On the other side of the build pipeline, on each successful deploy, we inform the API that a particular build has made it into a production environment with some unique build token (these could be a marathon path, a server name and binary path, or a Fargate task identifier, or a simple string which is meaningful to your development process).
The following screenshot shows all active deployments of a service whose name contains the word api in our Chicago data center. At a glance, we can see exactly which version and which bamboo build created the production artifact (without scraping several APIs and correlating the docker tag of the Marathon task with Bamboo build logs).
This allows us to retrieve an always-current list of deployed builds and the active (either deployed or most recent) builds of a product. This also allows us to query, in both directions, the relationship between builds and dependencies. In one direction, we can see all the dependencies of a build (or all aggregate dependencies of a product). In the other direction, we can see all the builds which depend on a particular dependency version (or all aggregate versions of a dependency).
How would this have changed our double-outage example above? Once we determine that there exists a bug, vulnerability, or other reason to deprecate, we can simply flag a particular dependency version with the reason. A dependency flag created by a team does not necessarily apply for another team – however, there are certain roles (security teams and automated CVE list scanners) which can apply a dependency flag for all teams.
Also, as Deposition understands the how to compare two versions for particular sources, flagging a dependency at a particular version will also apply that flag to all lower versions of that dependency, as shown below. At present, Deposition understands the semantics of Alpine package versions, Debian package versions, and semantic versions used by pip and npm.

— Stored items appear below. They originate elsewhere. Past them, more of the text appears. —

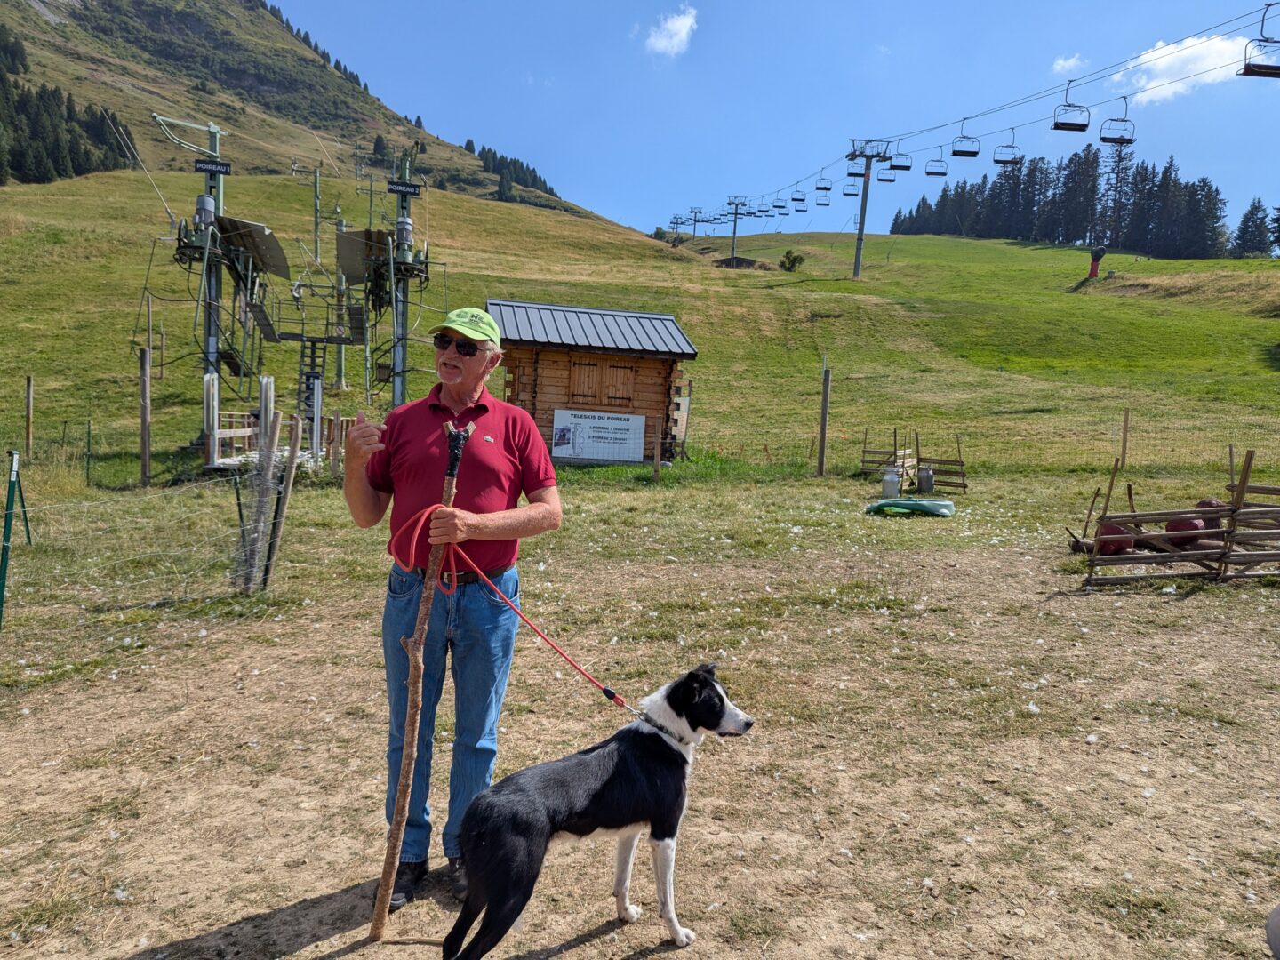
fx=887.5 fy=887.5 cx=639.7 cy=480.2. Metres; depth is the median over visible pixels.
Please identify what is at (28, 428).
wooden post
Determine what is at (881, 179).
chairlift chair
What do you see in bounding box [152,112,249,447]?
lift tower
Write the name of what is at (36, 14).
mountain
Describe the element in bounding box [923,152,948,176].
chairlift chair
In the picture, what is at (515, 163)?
tree cluster
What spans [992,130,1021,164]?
chairlift chair
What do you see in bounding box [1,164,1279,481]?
grassy hill
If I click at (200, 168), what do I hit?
sign
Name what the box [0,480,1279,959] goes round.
dirt ground
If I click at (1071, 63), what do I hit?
cloud
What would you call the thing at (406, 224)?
tower
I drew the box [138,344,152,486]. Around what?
wooden post
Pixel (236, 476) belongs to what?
wire fence
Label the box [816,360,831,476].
wooden post
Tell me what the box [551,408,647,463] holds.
sign
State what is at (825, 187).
chairlift chair
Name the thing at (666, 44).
cloud
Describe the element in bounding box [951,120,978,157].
chairlift chair
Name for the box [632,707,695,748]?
dog collar
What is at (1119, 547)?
barrel
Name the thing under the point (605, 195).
sky
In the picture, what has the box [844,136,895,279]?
lift tower
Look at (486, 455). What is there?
man
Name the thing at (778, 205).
chairlift chair
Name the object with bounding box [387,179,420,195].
sign
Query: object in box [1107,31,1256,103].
cloud
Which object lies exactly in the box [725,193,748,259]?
lift pylon
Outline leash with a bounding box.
[386,506,644,711]
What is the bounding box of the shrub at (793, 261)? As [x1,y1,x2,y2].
[779,249,804,271]
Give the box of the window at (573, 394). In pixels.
[567,355,635,407]
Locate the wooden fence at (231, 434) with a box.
[200,371,350,471]
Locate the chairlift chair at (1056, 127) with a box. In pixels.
[1052,83,1090,131]
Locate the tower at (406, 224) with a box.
[347,144,430,407]
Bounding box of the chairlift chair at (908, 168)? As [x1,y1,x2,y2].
[889,144,912,170]
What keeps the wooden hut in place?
on the grassy hill at (1154, 261)
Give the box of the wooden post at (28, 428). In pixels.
[24,374,34,455]
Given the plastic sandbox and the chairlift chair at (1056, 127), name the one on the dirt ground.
the plastic sandbox
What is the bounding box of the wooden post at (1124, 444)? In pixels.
[1119,407,1130,468]
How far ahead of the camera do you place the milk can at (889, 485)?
15.32 m
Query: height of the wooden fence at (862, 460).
1.193 m
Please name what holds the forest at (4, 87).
on the mountain
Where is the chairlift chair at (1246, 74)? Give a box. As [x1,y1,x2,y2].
[1241,0,1279,77]
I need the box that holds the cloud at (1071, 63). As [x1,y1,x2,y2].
[1050,53,1087,74]
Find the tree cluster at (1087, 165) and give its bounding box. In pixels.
[896,144,1249,256]
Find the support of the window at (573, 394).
in the wooden hut
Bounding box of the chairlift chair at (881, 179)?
[876,162,896,182]
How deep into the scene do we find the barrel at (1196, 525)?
9.17 m
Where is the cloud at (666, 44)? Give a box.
[643,5,699,56]
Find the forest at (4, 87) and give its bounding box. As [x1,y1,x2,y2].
[0,32,134,184]
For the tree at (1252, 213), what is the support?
on the grassy hill at (1154, 261)
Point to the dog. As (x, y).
(605, 783)
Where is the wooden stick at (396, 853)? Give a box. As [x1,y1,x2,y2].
[370,424,467,941]
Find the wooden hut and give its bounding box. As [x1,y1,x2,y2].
[491,298,700,463]
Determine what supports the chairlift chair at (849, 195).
hanging from the chairlift
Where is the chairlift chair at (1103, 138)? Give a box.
[1098,99,1135,145]
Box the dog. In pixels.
[441,666,756,959]
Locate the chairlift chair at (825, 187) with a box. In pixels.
[814,176,831,191]
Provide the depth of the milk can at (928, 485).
16.16 m
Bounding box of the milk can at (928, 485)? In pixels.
[916,465,934,492]
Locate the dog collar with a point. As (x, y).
(679, 740)
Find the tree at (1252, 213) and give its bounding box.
[1232,199,1273,256]
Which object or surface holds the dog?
on the dirt ground
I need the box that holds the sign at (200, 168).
[193,158,231,174]
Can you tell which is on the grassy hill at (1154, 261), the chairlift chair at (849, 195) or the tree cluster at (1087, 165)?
the tree cluster at (1087, 165)
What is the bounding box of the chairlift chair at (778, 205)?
[771,197,787,214]
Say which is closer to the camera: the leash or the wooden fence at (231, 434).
the leash
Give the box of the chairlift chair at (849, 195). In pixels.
[842,179,858,195]
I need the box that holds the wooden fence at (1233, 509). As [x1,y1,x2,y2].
[1077,445,1279,588]
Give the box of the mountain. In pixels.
[0,0,620,231]
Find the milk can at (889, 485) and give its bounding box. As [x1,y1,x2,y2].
[880,468,900,496]
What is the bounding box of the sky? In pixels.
[264,0,1279,244]
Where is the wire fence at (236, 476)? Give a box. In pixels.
[0,457,281,632]
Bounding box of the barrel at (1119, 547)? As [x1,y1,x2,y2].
[1094,522,1135,555]
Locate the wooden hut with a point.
(547, 345)
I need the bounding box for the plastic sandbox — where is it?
[865,496,955,517]
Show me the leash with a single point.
(581, 670)
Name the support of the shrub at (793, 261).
on the grassy hill at (1154, 261)
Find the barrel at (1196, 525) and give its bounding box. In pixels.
[1164,515,1207,546]
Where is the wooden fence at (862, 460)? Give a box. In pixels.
[857,428,967,494]
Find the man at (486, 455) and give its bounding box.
[338,301,563,910]
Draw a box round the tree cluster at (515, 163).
[471,142,558,201]
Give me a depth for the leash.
2.92 m

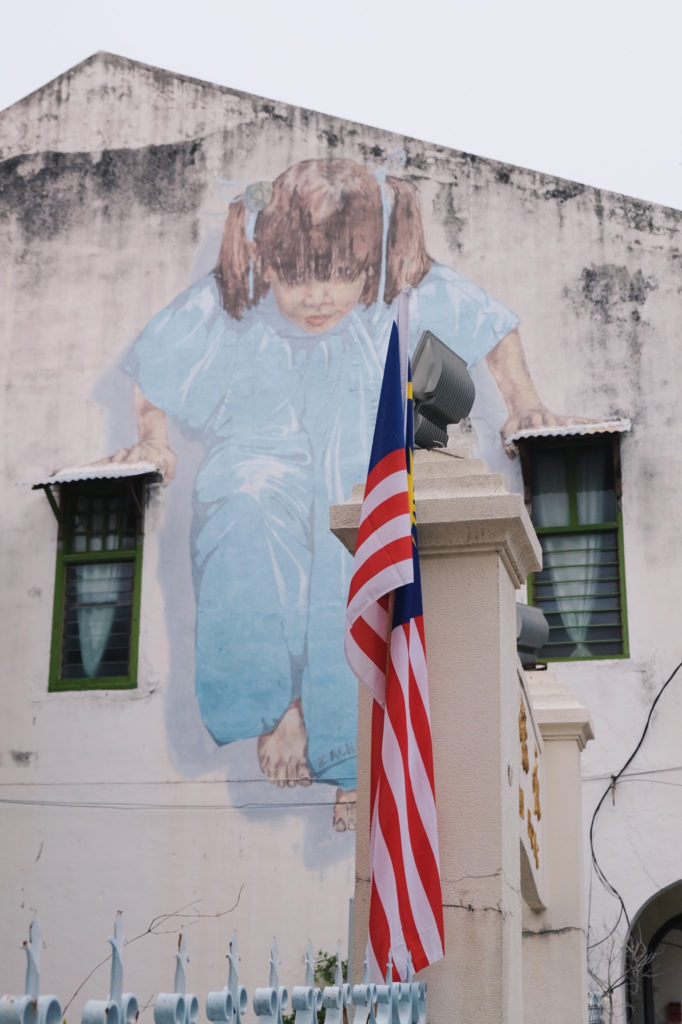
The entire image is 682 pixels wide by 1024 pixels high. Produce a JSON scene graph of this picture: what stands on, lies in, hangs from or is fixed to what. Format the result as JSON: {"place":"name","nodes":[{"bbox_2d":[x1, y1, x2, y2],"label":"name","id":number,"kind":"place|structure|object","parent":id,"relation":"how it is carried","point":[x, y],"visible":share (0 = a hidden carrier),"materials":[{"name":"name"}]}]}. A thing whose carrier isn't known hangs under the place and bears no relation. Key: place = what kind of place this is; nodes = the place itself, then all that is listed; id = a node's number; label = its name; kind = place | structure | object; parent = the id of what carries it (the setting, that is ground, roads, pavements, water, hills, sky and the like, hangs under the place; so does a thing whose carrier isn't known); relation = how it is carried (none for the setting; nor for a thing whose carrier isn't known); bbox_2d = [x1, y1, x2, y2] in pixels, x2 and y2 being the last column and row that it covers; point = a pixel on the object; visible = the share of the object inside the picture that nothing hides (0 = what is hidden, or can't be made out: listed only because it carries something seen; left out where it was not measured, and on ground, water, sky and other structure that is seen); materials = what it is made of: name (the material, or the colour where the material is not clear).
{"place":"outdoors","nodes":[
{"label":"outdoors","id":0,"kind":"place"},
{"bbox_2d":[0,0,680,209],"label":"sky","id":1,"kind":"structure","parent":0,"point":[442,3],"materials":[{"name":"white"}]},
{"bbox_2d":[0,48,681,1019],"label":"building","id":2,"kind":"structure","parent":0,"point":[36,844],"materials":[{"name":"white paint"}]},
{"bbox_2d":[46,476,145,690],"label":"window","id":3,"kind":"structure","parent":2,"relation":"in","point":[54,618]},
{"bbox_2d":[74,562,127,678],"label":"curtain","id":4,"kind":"object","parent":3,"relation":"in","point":[104,618],"visible":0.24,"materials":[{"name":"white fabric"}]},
{"bbox_2d":[25,461,166,488],"label":"window awning","id":5,"kind":"object","parent":2,"relation":"attached to","point":[114,473],"visible":0.91,"materials":[{"name":"metal"}]},
{"bbox_2d":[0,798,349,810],"label":"cable","id":6,"kind":"object","parent":2,"relation":"attached to","point":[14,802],"visible":0.86,"materials":[{"name":"grey plastic"}]},
{"bbox_2d":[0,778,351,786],"label":"cable","id":7,"kind":"object","parent":2,"relation":"attached to","point":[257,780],"visible":0.83,"materials":[{"name":"plastic"}]},
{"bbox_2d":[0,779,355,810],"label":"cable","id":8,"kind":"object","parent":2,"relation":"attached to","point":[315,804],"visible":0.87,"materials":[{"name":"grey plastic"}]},
{"bbox_2d":[80,158,607,842],"label":"mural","id":9,"kind":"object","parent":2,"relation":"attached to","point":[225,736],"visible":0.8,"materials":[{"name":"multicoloured"}]},
{"bbox_2d":[507,418,631,446],"label":"window awning","id":10,"kind":"object","parent":2,"relation":"attached to","point":[553,431],"visible":0.89,"materials":[{"name":"metal"}]},
{"bbox_2d":[524,434,629,660],"label":"window","id":11,"kind":"structure","parent":2,"relation":"in","point":[621,534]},
{"bbox_2d":[536,447,606,651],"label":"curtain","id":12,"kind":"object","parent":11,"relation":"in","point":[561,592],"visible":0.32,"materials":[{"name":"white fabric"}]},
{"bbox_2d":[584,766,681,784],"label":"cable","id":13,"kind":"object","parent":2,"relation":"attached to","point":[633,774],"visible":0.81,"materials":[{"name":"plastic"}]},
{"bbox_2d":[587,664,680,949],"label":"cable","id":14,"kind":"object","parent":2,"relation":"attached to","point":[625,766],"visible":0.96,"materials":[{"name":"black plastic"}]},
{"bbox_2d":[625,879,681,1023],"label":"arched doorway","id":15,"kind":"structure","parent":2,"relation":"in","point":[647,984],"materials":[{"name":"grey paint"}]},
{"bbox_2d":[666,1002,681,1021],"label":"red box","id":16,"kind":"object","parent":2,"relation":"attached to","point":[677,1004],"visible":0.97,"materials":[{"name":"red"}]},
{"label":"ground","id":17,"kind":"structure","parent":0},
{"bbox_2d":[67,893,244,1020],"label":"bare branch","id":18,"kind":"object","parent":17,"relation":"on","point":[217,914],"visible":0.73,"materials":[{"name":"brown plant"}]},
{"bbox_2d":[0,909,431,1023],"label":"metal fence","id":19,"kind":"object","parent":17,"relation":"on","point":[183,956],"visible":0.99,"materials":[{"name":"metal"}]},
{"bbox_2d":[283,950,348,1023],"label":"shrub","id":20,"kind":"object","parent":17,"relation":"on","point":[344,966],"visible":0.21,"materials":[{"name":"green plant"}]},
{"bbox_2d":[329,451,543,1023],"label":"gate pillar","id":21,"kind":"structure","parent":17,"relation":"on","point":[490,572],"materials":[{"name":"stone"}]},
{"bbox_2d":[396,283,412,409],"label":"flagpole","id":22,"kind":"object","parent":21,"relation":"attached to","point":[406,343],"visible":0.4,"materials":[{"name":"white metal"}]},
{"bbox_2d":[345,298,443,973],"label":"flag","id":23,"kind":"object","parent":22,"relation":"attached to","point":[422,776],"visible":0.97,"materials":[{"name":"fabric"}]},
{"bbox_2d":[409,332,475,449],"label":"floodlight","id":24,"kind":"object","parent":21,"relation":"on","point":[446,421],"visible":0.75,"materials":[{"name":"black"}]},
{"bbox_2d":[516,668,547,908],"label":"sign","id":25,"kind":"object","parent":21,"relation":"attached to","point":[535,854],"visible":0.49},
{"bbox_2d":[517,664,594,1023],"label":"gate pillar","id":26,"kind":"structure","parent":17,"relation":"on","point":[535,980],"materials":[{"name":"white stone"}]},
{"bbox_2d":[515,602,549,667],"label":"floodlight","id":27,"kind":"object","parent":26,"relation":"on","point":[533,632],"visible":0.54,"materials":[{"name":"grey metal"}]},
{"bbox_2d":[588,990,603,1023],"label":"metal fence","id":28,"kind":"object","parent":17,"relation":"on","point":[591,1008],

When a dependency version is flagged, all builds using that version are flagged, any deployment using a flagged build is flagged, and any product with an active flagged build is flagged. Depending on the team configuration, a JIRA ticket or a GitHub issue is created for all deployments and active builds which were newly flagged by this action. This gives teams something automated to act on instead of having to search for what to replace via the Deposition UI.
This also changes the process for future actions: any new build which uses a flagged version is rejected by the Deposition API and the automated build fails, and any new deployment which refers to a flagged build is similarly rejected. This makes it impossibly to accidentally build and deploy a service with vulnerable dependencies (although Deposition does provide an escape hatch to allow such builds through when absolutely necessary).